*** Opening Provided information ***
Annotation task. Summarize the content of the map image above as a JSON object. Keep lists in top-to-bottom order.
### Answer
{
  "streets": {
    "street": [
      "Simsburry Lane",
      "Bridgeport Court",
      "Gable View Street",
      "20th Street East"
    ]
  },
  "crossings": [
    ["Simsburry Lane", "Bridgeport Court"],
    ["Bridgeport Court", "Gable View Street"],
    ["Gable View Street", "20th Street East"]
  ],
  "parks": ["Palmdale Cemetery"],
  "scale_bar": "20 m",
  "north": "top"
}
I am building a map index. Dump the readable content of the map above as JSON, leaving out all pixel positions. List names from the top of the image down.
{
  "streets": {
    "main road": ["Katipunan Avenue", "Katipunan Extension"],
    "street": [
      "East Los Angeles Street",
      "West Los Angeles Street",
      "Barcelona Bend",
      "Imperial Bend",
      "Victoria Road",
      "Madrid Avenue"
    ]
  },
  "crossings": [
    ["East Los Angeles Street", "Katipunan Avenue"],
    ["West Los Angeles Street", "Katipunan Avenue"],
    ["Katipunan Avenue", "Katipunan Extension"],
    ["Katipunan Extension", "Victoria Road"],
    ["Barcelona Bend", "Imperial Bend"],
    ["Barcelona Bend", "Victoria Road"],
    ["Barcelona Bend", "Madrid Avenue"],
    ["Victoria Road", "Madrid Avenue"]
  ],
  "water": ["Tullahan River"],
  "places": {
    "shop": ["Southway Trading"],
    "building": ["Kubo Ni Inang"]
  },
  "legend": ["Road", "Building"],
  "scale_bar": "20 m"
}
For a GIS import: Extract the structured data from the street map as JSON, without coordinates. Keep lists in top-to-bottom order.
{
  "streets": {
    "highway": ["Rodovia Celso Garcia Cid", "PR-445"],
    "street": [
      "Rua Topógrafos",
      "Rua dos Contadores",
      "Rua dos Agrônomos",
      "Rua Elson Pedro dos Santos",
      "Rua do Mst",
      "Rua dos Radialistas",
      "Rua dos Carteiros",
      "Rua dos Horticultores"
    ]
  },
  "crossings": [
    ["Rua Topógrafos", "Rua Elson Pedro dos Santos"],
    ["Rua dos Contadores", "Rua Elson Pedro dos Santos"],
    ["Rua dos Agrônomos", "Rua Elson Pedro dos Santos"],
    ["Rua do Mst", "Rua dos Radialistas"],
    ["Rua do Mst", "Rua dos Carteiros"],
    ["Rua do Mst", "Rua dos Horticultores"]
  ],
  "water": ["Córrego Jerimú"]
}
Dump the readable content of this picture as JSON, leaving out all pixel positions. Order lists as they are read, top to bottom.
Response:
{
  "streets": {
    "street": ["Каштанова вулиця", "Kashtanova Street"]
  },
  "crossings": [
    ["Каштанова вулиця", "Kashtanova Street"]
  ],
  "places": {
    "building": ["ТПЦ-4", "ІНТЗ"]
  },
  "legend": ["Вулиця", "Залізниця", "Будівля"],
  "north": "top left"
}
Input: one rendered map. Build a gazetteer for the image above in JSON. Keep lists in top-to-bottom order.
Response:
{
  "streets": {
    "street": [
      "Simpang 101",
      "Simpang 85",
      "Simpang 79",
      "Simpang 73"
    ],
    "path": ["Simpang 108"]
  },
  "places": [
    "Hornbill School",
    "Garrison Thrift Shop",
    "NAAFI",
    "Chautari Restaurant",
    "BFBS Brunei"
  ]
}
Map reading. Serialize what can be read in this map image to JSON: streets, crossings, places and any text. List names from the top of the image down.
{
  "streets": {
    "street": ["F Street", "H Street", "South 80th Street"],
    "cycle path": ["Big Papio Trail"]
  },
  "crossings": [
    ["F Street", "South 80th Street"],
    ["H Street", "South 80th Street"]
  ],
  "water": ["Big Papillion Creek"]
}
*** Closing Provided information ***
## Exercise
Retype the listing above exactly as it appears.

## Reply to the task
Annotation task. Summarize the content of the map image above as a JSON object. Keep lists in top-to-bottom order.
### Answer
{
  "streets": {
    "street": [
      "Simsburry Lane",
      "Bridgeport Court",
      "Gable View Street",
      "20th Street East"
    ]
  },
  "crossings": [
    ["Simsburry Lane", "Bridgeport Court"],
    ["Bridgeport Court", "Gable View Street"],
    ["Gable View Street", "20th Street East"]
  ],
  "parks": ["Palmdale Cemetery"],
  "scale_bar": "20 m",
  "north": "top"
}
I am building a map index. Dump the readable content of the map above as JSON, leaving out all pixel positions. List names from the top of the image down.
{
  "streets": {
    "main road": ["Katipunan Avenue", "Katipunan Extension"],
    "street": [
      "East Los Angeles Street",
      "West Los Angeles Street",
      "Barcelona Bend",
      "Imperial Bend",
      "Victoria Road",
      "Madrid Avenue"
    ]
  },
  "crossings": [
    ["East Los Angeles Street", "Katipunan Avenue"],
    ["West Los Angeles Street", "Katipunan Avenue"],
    ["Katipunan Avenue", "Katipunan Extension"],
    ["Katipunan Extension", "Victoria Road"],
    ["Barcelona Bend", "Imperial Bend"],
    ["Barcelona Bend", "Victoria Road"],
    ["Barcelona Bend", "Madrid Avenue"],
    ["Victoria Road", "Madrid Avenue"]
  ],
  "water": ["Tullahan River"],
  "places": {
    "shop": ["Southway Trading"],
    "building": ["Kubo Ni Inang"]
  },
  "legend": ["Road", "Building"],
  "scale_bar": "20 m"
}
For a GIS import: Extract the structured data from the street map as JSON, without coordinates. Keep lists in top-to-bottom order.
{
  "streets": {
    "highway": ["Rodovia Celso Garcia Cid", "PR-445"],
    "street": [
      "Rua Topógrafos",
      "Rua dos Contadores",
      "Rua dos Agrônomos",
      "Rua Elson Pedro dos Santos",
      "Rua do Mst",
      "Rua dos Radialistas",
      "Rua dos Carteiros",
      "Rua dos Horticultores"
    ]
  },
  "crossings": [
    ["Rua Topógrafos", "Rua Elson Pedro dos Santos"],
    ["Rua dos Contadores", "Rua Elson Pedro dos Santos"],
    ["Rua dos Agrônomos", "Rua Elson Pedro dos Santos"],
    ["Rua do Mst", "Rua dos Radialistas"],
    ["Rua do Mst", "Rua dos Carteiros"],
    ["Rua do Mst", "Rua dos Horticultores"]
  ],
  "water": ["Córrego Jerimú"]
}
Dump the readable content of this picture as JSON, leaving out all pixel positions. Order lists as they are read, top to bottom.
Response:
{
  "streets": {
    "street": ["Каштанова вулиця", "Kashtanova Street"]
  },
  "crossings": [
    ["Каштанова вулиця", "Kashtanova Street"]
  ],
  "places": {
    "building": ["ТПЦ-4", "ІНТЗ"]
  },
  "legend": ["Вулиця", "Залізниця", "Будівля"],
  "north": "top left"
}
Input: one rendered map. Build a gazetteer for the image above in JSON. Keep lists in top-to-bottom order.
Response:
{
  "streets": {
    "street": [
      "Simpang 101",
      "Simpang 85",
      "Simpang 79",
      "Simpang 73"
    ],
    "path": ["Simpang 108"]
  },
  "places": [
    "Hornbill School",
    "Garrison Thrift Shop",
    "NAAFI",
    "Chautari Restaurant",
    "BFBS Brunei"
  ]
}
Map reading. Serialize what can be read in this map image to JSON: streets, crossings, places and any text. List names from the top of the image down.
{
  "streets": {
    "street": ["F Street", "H Street", "South 80th Street"],
    "cycle path": ["Big Papio Trail"]
  },
  "crossings": [
    ["F Street", "South 80th Street"],
    ["H Street", "South 80th Street"]
  ],
  "water": ["Big Papillion Creek"]
}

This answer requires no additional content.